Edit It's been a while since I originally posted this. I went ahead and fixed my previous mistakes, but this question has still yet to be answered. Any answer to my original questions would be awesome. :)

Answer 1

Your first equation isn't entirely correct, but considering that you claim you did it by yourself, good job, you're close. :)

Your write $\ln(-x)=\ln(x)+i\pi\quad x\gt0$

because $e^{i\pi}=-1$. You should notice that $e^{2i\pi} =1$ and so, $e^{(2n+1)i\pi}=-1$ where $n$ is any integer.
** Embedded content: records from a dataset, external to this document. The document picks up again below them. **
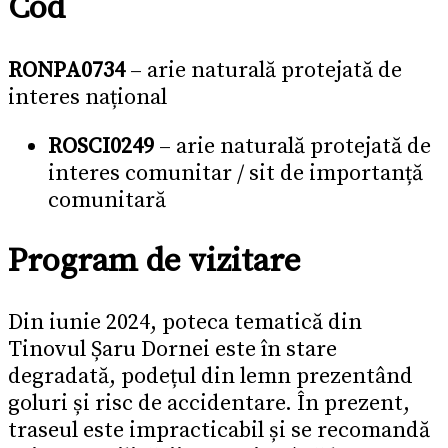
Cod
RONPA0734
– arie naturală protejată de
interes național
ROSCI0249
– arie naturală protejată de
interes comunitar / sit de importanță
comunitară
Program de vizitare
Din iunie 2024, poteca tematică din
Tinovul Șaru Dornei este în stare
degradată, podețul din lemn prezentând
goluri și risc de accidentare. În prezent,
traseul este impracticabil și se recomandă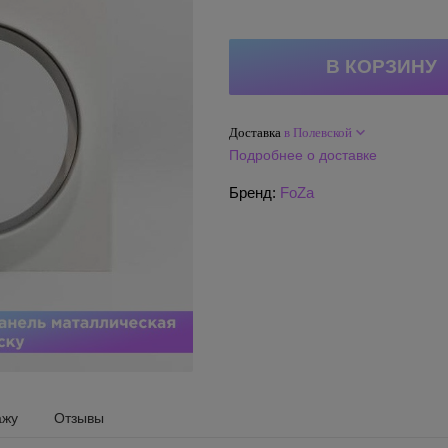
Доставка
в Полевской
Подробнее о доставке
Бренд:
FoZa
ажу
Отзывы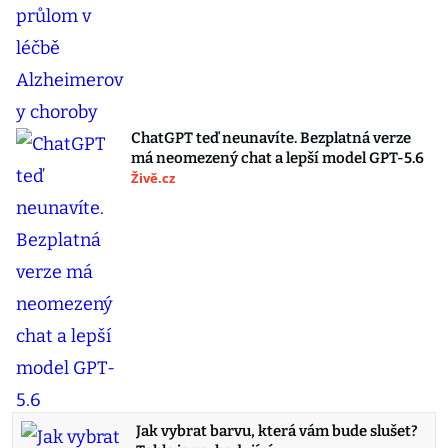
ChatGPT teď neunavíte. Bezplatná verze
má neomezený chat a lepší model GPT-5.6
Živě.cz
Jak vybrat barvu, která vám bude slušet?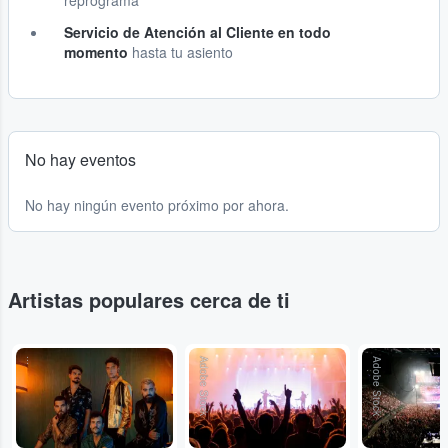
reprograma
Servicio de Atención al Cliente en todo
momento
hasta tu asiento
No hay eventos
No hay ningún evento próximo por ahora.
Artistas populares cerca de ti
...
Adobe Stock
Adobe Stock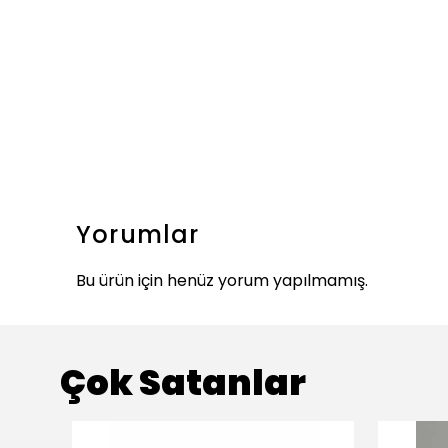
Yorumlar
Bu ürün için henüz yorum yapılmamış.
Çok Satanlar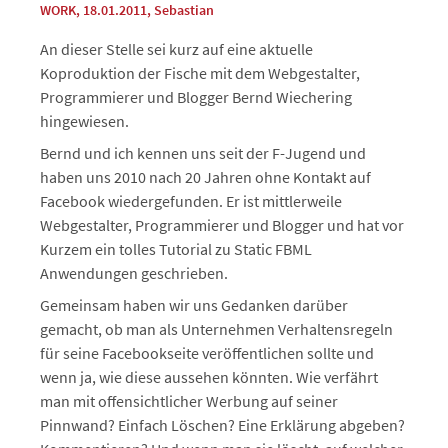
WORK
, 18.01.2011
,
Sebastian
An dieser Stelle sei kurz auf eine aktuelle
Koproduktion der Fische mit dem Webgestalter,
Programmierer und Blogger Bernd Wiechering
hingewiesen.
Bernd und ich kennen uns seit der F-Jugend und
haben uns 2010 nach 20 Jahren ohne Kontakt auf
Facebook wiedergefunden. Er ist mittlerweile
Webgestalter, Programmierer und Blogger und hat vor
Kurzem ein tolles Tutorial zu Static FBML
Anwendungen geschrieben.
Gemeinsam haben wir uns Gedanken darüber
gemacht, ob man als Unternehmen Verhaltensregeln
für seine Facebookseite veröffentlichen sollte und
wenn ja, wie diese aussehen könnten. Wie verfährt
man mit offensichtlicher Werbung auf seiner
Pinnwand? Einfach Löschen? Eine Erklärung abgeben?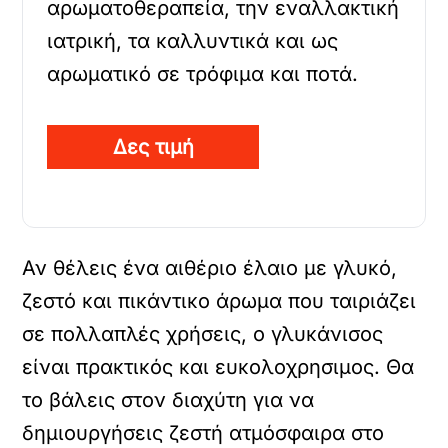
αρωματοθεραπεία, την εναλλακτική
ιατρική, τα καλλυντικά και ως
αρωματικό σε τρόφιμα και ποτά.
Δες τιμή
Αν θέλεις ένα αιθέριο έλαιο με γλυκό,
ζεστό και πικάντικο άρωμα που ταιριάζει
σε πολλαπλές χρήσεις, ο γλυκάνισος
είναι πρακτικός και ευκολοχρησιμος. Θα
το βάλεις στον διαχύτη για να
δημιουργήσεις ζεστή ατμόσφαιρα στο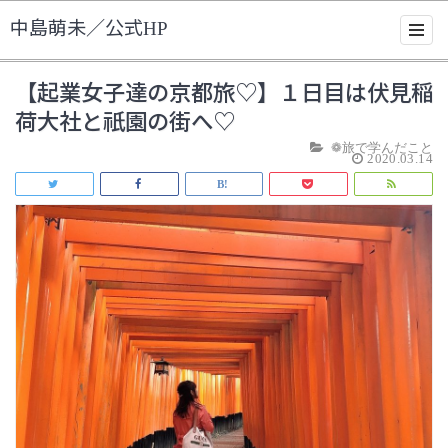
中島萌未／公式HP
【起業女子達の京都旅♡】１日目は伏見稲
荷大社と祇園の街へ♡
❁旅で学んだこと
2020.03.14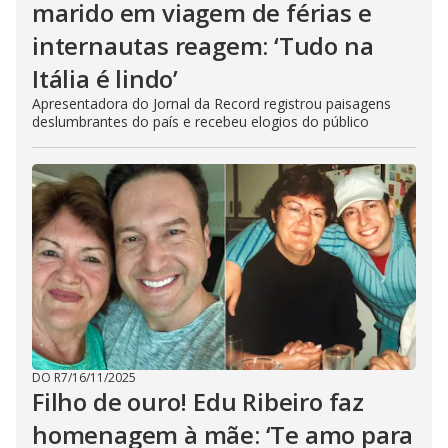
marido em viagem de férias e
internautas reagem: ‘Tudo na
Itália é lindo’
Apresentadora do Jornal da Record registrou paisagens
deslumbrantes do país e recebeu elogios do público
DO R7
/
16/11/2025
Filho de ouro! Edu Ribeiro faz
homenagem à mãe: ‘Te amo para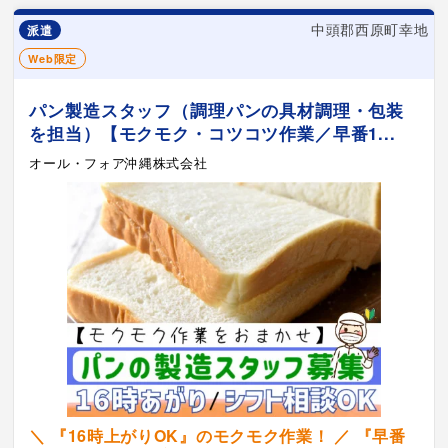
中頭郡西原町幸地
派遣
Web限定
パン製造スタッフ（調理パンの具材調理・包装
を担当）【モクモク・コツコツ作業／早番1...
オール・フォア沖縄株式会社
＼ 『16時上がりOK』のモクモク作業！ ／ 『早番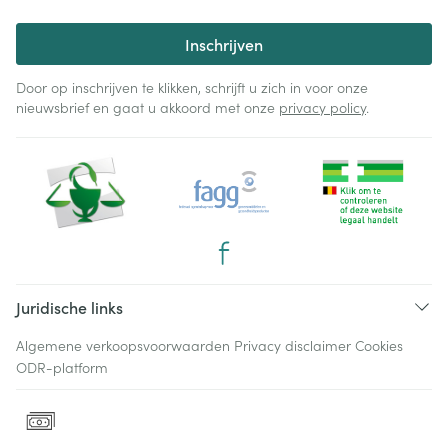
Inschrijven
Door op inschrijven te klikken, schrijft u zich in voor onze
nieuwsbrief en gaat u akkoord met onze
privacy policy
.
Juridische links
Algemene verkoopsvoorwaarden
Privacy disclaimer
Cookies
ODR-platform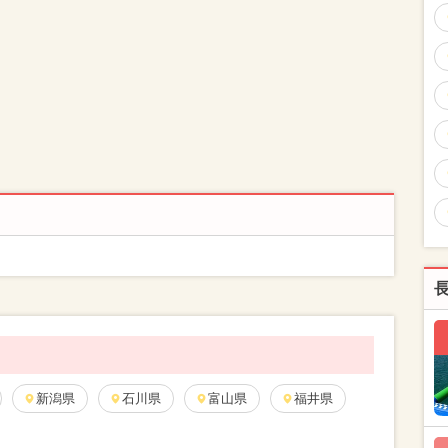
新潟県
石川県
富山県
福井県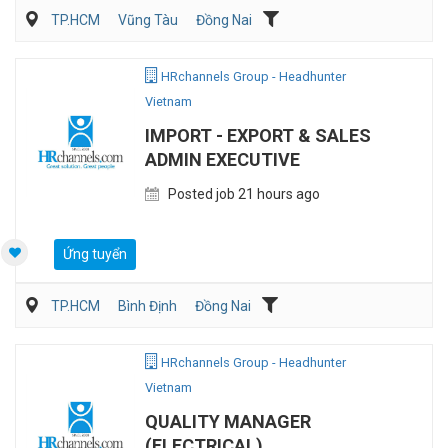
TP.HCM
Vũng Tàu
Đồng Nai
Kế toán/Tài chính/Kiểm toán
Quản lý điều hành
Sản Xuất
HRchannels Group - Headhunter
Vietnam
IMPORT - EXPORT & SALES
ADMIN EXECUTIVE
Posted job 21 hours ago
Ứng tuyển
TP.HCM
Bình Định
Đồng Nai
Vận Chuyển/Giao Nhận
Xuất nhập khẩu
HRchannels Group - Headhunter
Vietnam
QUALITY MANAGER
(ELECTRICAL)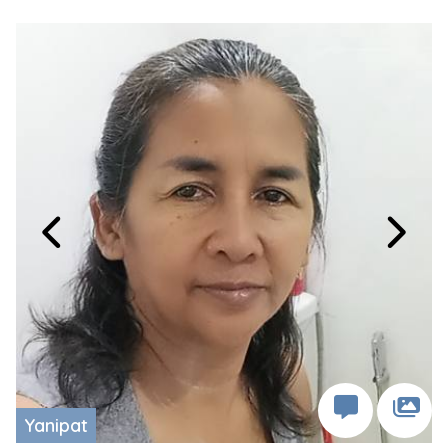
Yanipat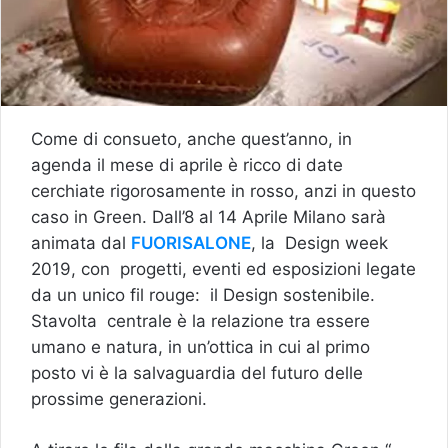
Come di consueto, anche quest’anno, in
agenda il mese di aprile è ricco di date
cerchiate rigorosamente in rosso, anzi in questo
caso in Green. Dall’8 al 14 Aprile Milano sarà
animata dal
FUORISALONE
, la Design week
2019, con progetti, eventi ed esposizioni legate
da un unico fil rouge: il Design sostenibile.
Stavolta centrale è la relazione tra essere
umano e natura, in un’ottica in cui al primo
posto vi è la salvaguardia del futuro delle
prossime generazioni.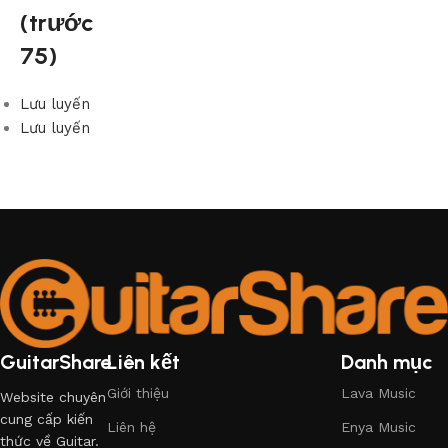
(trước
75)
Lưu luyến
Lưu luyến
GuitarShare
Liên kết
Danh mục
Giới thiệu
Lava Music
Website chuyên
cung cấp kiến
Liên hệ
Enya Music
thức về Guitar.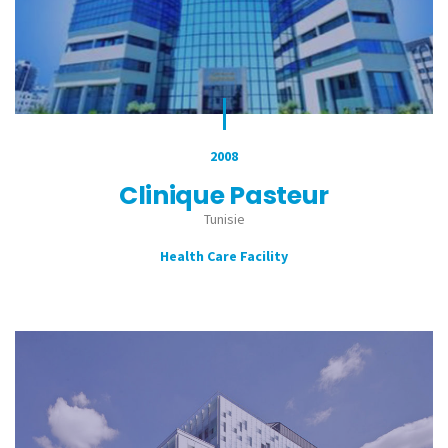
2008
Clinique Pasteur
Tunisie
Health Care Facility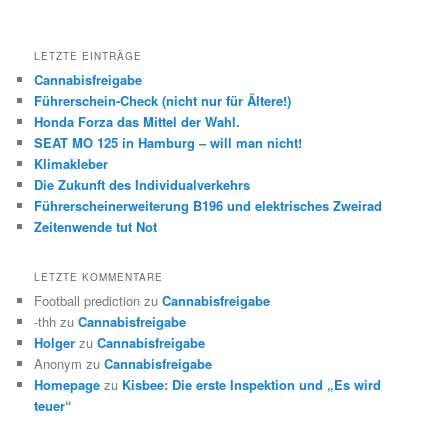
LETZTE EINTRÄGE
Cannabisfreigabe
Führerschein-Check (nicht nur für Ältere!)
Honda Forza das Mittel der Wahl.
SEAT MO 125 in Hamburg – will man nicht!
Klimakleber
Die Zukunft des Individualverkehrs
Führerscheinerweiterung B196 und elektrisches Zweirad
Zeitenwende tut Not
LETZTE KOMMENTARE
Football prediction
zu
Cannabisfreigabe
-thh
zu
Cannabisfreigabe
Holger
zu
Cannabisfreigabe
Anonym
zu
Cannabisfreigabe
Homepage
zu
Kisbee: Die erste Inspektion und „Es wird
teuer“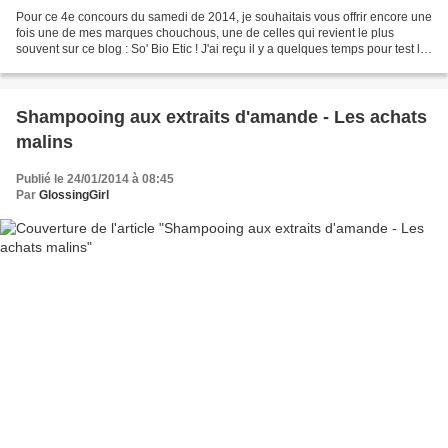
Pour ce 4e concours du samedi de 2014, je souhaitais vous offrir encore une
fois une de mes marques chouchous, une de celles qui revient le plus
souvent sur ce blog : So' Bio Etic ! J'ai reçu il y a quelques temps pour test le
nouveau fond de teint longue...
Shampooing aux extraits d'amande - Les achats
malins
Publié le 24/01/2014 à 08:45
Par
GlossingGirl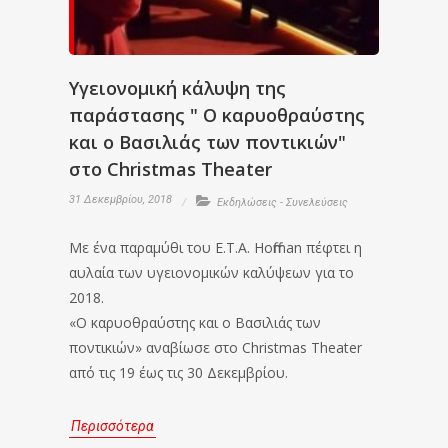
Υγειονομική κάλυψη της
παράστασης " Ο καρυοθραύστης
και ο Βασιλιάς των ποντικιών"
στο Christmas Theater
31 Δεκεμβρίου, 2018
Εκδηλώσεις - Συνελεύσεις
Με ένα παραμύθι του E.T.A. Hoffman πέφτει η
αυλαία των υγειονομικών καλύψεων για το
2018.
«Ο καρυοθραύστης και ο Βασιλιάς των
ποντικιών» αναβίωσε στο Christmas Theater
από τις 19 έως τις 30 Δεκεμβρίου.
Περισσότερα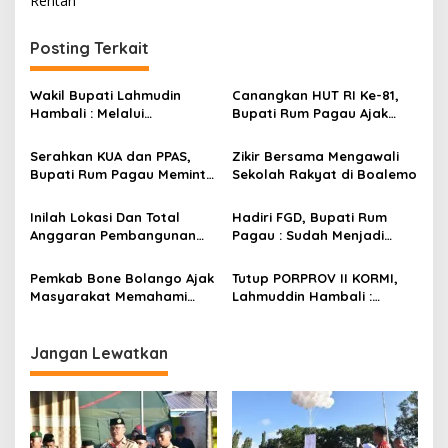
Rentan
g
Posting Terkait
a
s
Wakil Bupati Lahmudin
Canangkan HUT RI Ke-81,
i
Hambali : Melalui
Bupati Rum Pagau Ajak
p
Kebersamaan Bisa
Seluruh Eleman Bersinergi
Melaksanakan Perkemahan
Serahkan KUA dan PPAS,
Zikir Bersama Mengawali
o
Pramuka
Bupati Rum Pagau Meminta
Sekolah Rakyat di Boalemo
s
Dukungan DPRD
Inilah Lokasi Dan Total
Hadiri FGD, Bupati Rum
Anggaran Pembangunan
Pagau : Sudah Menjadi
KNMP di Boalemo
Komitmen Pemerintah
Melindungi Masyarakat
Pemkab Bone Bolango Ajak
Tutup PORPROV II KORMI,
Masyarakat Memahami
Lahmuddin Hambali :
Secara Utuh Proses
Olahraga Efektif Dalam
Penonaktifan Kades Toto
Membangun Kebersamaan
Utara
Jangan Lewatkan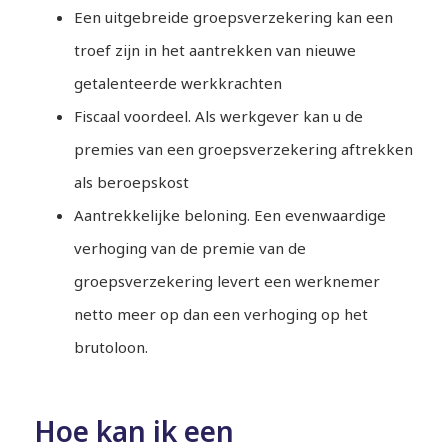
Een uitgebreide groepsverzekering kan een
troef zijn in het aantrekken van nieuwe
getalenteerde werkkrachten
Fiscaal voordeel. Als werkgever kan u de
premies van een groepsverzekering aftrekken
als beroepskost
Aantrekkelijke beloning. Een evenwaardige
verhoging van de premie van de
groepsverzekering levert een werknemer
netto meer op dan een verhoging op het
brutoloon.
Hoe kan ik een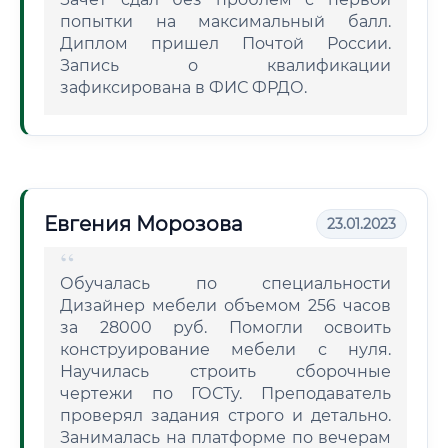
попытки на максимальный балл.
Диплом пришел Почтой России.
Запись о квалификации
зафиксирована в ФИС ФРДО.
Евгения Морозова
23.01.2023
Обучалась по специальности
Дизайнер мебели объемом 256 часов
за 28000 руб. Помогли освоить
конструирование мебели с нуля.
Научилась строить сборочные
чертежи по ГОСТу. Преподаватель
проверял задания строго и детально.
Занималась на платформе по вечерам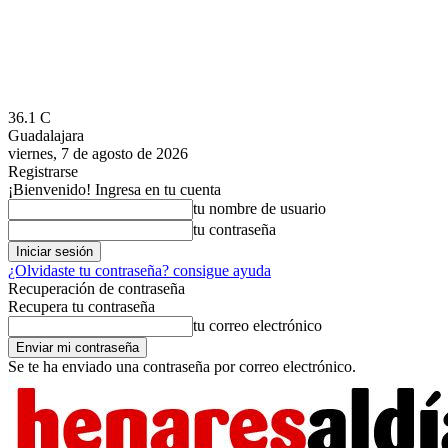
36.1
C
Guadalajara
viernes, 7 de agosto de 2026
Registrarse
¡Bienvenido! Ingresa en tu cuenta
tu nombre de usuario
tu contraseña
¿Olvidaste tu contraseña? consigue ayuda
Recuperación de contraseña
Recupera tu contraseña
tu correo electrónico
Se te ha enviado una contraseña por correo electrónico.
Thus it should be $\ln(-x) = \ln(x)+(2n+1)i\pi$

Thus the natural logarithm when extended to $\mathbb C$ is a multi valued function. Similar things can be shown for the other two equations, I think you would enjoy doing it yourself.

Answer 2

We want to find $x$ such that $e^x = a + bi$. Let $l = \sqrt{a^2 + b^2}$, and let's assume $l > 0$ (if $l$ = 0 then the logarithm is undefined). Then $\dfrac{a+bi}{l}$ is a point on the complex unit circle.

If you know that $a > 0$ then $\theta = \arctan{\dfrac{b}{a}}$ is the angle on the unit circle, and $e^{\theta i} = \dfrac{a + bi}{l}$ (from Euler's formula, $e^{ix} = \cos x + i \sin x$). Also $\ln l = \ln \sqrt{a^2 + b^2} = \dfrac{\ln(a^2 + b^2)}{2}$. Since $l \cdot \dfrac{a+bi}{l} = a + bi$, it must be that $\ln l + \ln \dfrac{a+bi}l = \ln (a+bi) = \dfrac{\ln (a^2 + b^2)}2 + i \arctan \dfrac{b}{a}$

The second form of your formula is undefined for $a=0$ and indeterminate for $b=0$. $\ln \dfrac{ab}{|ab|}$ is just a way of expressing "if $ ab > 0$ then 0 else $\pi i$" as a way op coping with the second and third quadrants, though I don't understand why they didn't just use $\ln \dfrac{a}{|a|}$ (if $a < 0$ then $\pi i$ else 0) instead.